Tatort-Kolumne:Nur die Currywurst fehlt

Tatort - Tanzmariechen

Weiter entfernt vom Bumm-Bumm-Tatort des NDR könnte die Kölner Clownsnasenermittlung kaum sein. Hier zu sehen: Klaus J. Behrendt als Max Ballauf, Dietmar Bär als Freddy Schenk und Milena Dreissig als Martina Pösel

(Foto: dpa)

Til Schweiger hat kürzlich mal wieder über seine "Tatort"-Kollegen gestänkert. In der aktuellen Episode aus Köln wird er fast alle seine Vorurteile bestätigt finden.

Von Katharina Riehl

In dieser Woche hat Til Schweiger, der größte Tatort -Kommissar aller Zeiten, mal wieder seine Sicht auf Deutschlands erfolgreichste Krimireihe zum Besten gegeben. Anlass dafür war ein Bericht des Hamburger Rechnungshofes, der die hohen Kosten der NDR-Episoden kritisierte, in denen Schweiger als Nick Tschiller mit schwerem Gerät gegen das ganz große Verbrechen zu Felde zieht. Schweiger, der schon einmal bei Facebook erklärt hatte, was von bestimmten Tatort-Kollegen zu halten sei ("zwei moppelige Kommissare, die 'ne Currywurst verspeisen"), sagte der an seinen Einlassungen immer interessierten Bild: "Jetzt weiß man vielleicht als Prüfer nicht, dass ein Action-Film viel teurer ist als ein Film, wo zwei Kommissare im Büro sitzen und darüber reden, wer der Täter sein könnte."
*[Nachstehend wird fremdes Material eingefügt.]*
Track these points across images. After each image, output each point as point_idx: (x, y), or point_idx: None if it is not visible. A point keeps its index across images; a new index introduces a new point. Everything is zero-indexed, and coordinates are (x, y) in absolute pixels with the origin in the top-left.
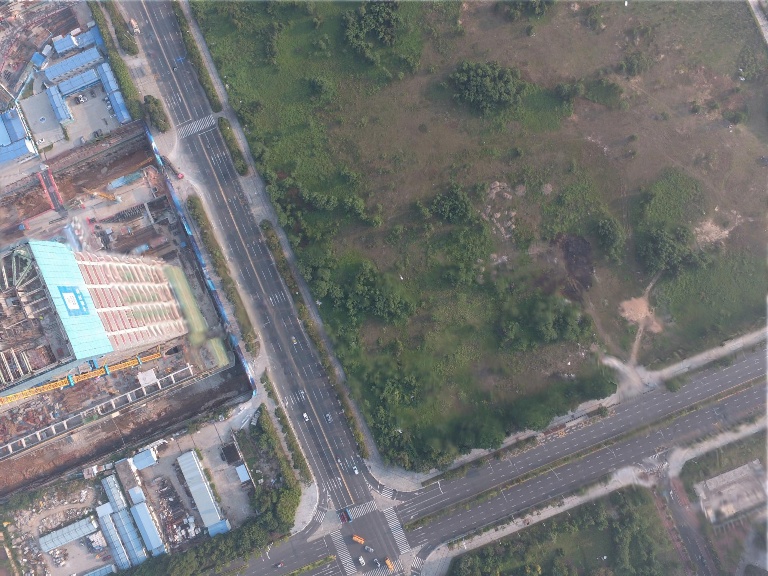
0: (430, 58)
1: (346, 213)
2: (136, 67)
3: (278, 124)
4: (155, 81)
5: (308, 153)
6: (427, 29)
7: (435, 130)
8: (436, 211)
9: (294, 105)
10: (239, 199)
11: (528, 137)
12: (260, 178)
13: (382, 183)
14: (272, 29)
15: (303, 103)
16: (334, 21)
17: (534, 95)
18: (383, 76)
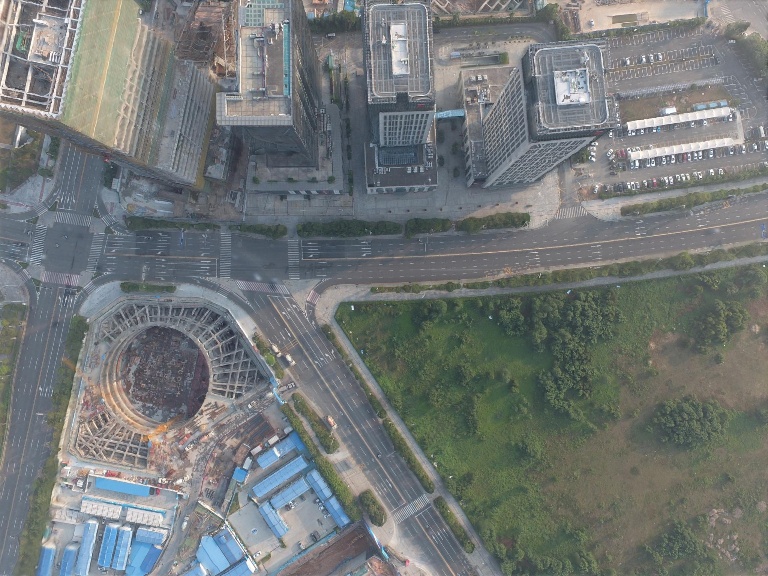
0: (628, 402)
1: (581, 573)
2: (339, 461)
3: (492, 492)
4: (361, 471)
5: (528, 515)
6: (620, 374)
7: (646, 470)
8: (666, 554)
9: (505, 470)
10: (468, 572)
11: (735, 460)
12: (487, 551)
13: (606, 532)
14: (469, 400)
15: (513, 467)
16: (528, 381)
17: (734, 420)
18: (587, 428)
Erstaunlich viel wird im Büro herumgestanden

Man muss jedenfalls an Til Schweiger denken beim Besichtigen der aktuellen Tatort-Episode "Tanzmariechen" (Buch, mal wieder: Jürgen Werner; Regie: Thomas Jauch), die der Narrensaison entsprechend in Köln angesiedelt ist. Freddy Schenk und Max Ballauf ermitteln im Fall einer erschlagenen Tanzlehrerin, die ganze Geschichte spielt in einem Karnevalsverein, es geht um übermäßigen Ehrgeiz von Büttenrednern und Gardisten und den Konflikt zwischen Tradition und Modernisierung. Und: Erstaunlich viel wird in einem Büro herumgestanden und darüber gesprochen, wer wohl der Täter sein könnte. Weiter entfernt vom Bumm-Bumm-Tatort des NDR könnte die Kölner Clownsnasenermittlung kaum sein.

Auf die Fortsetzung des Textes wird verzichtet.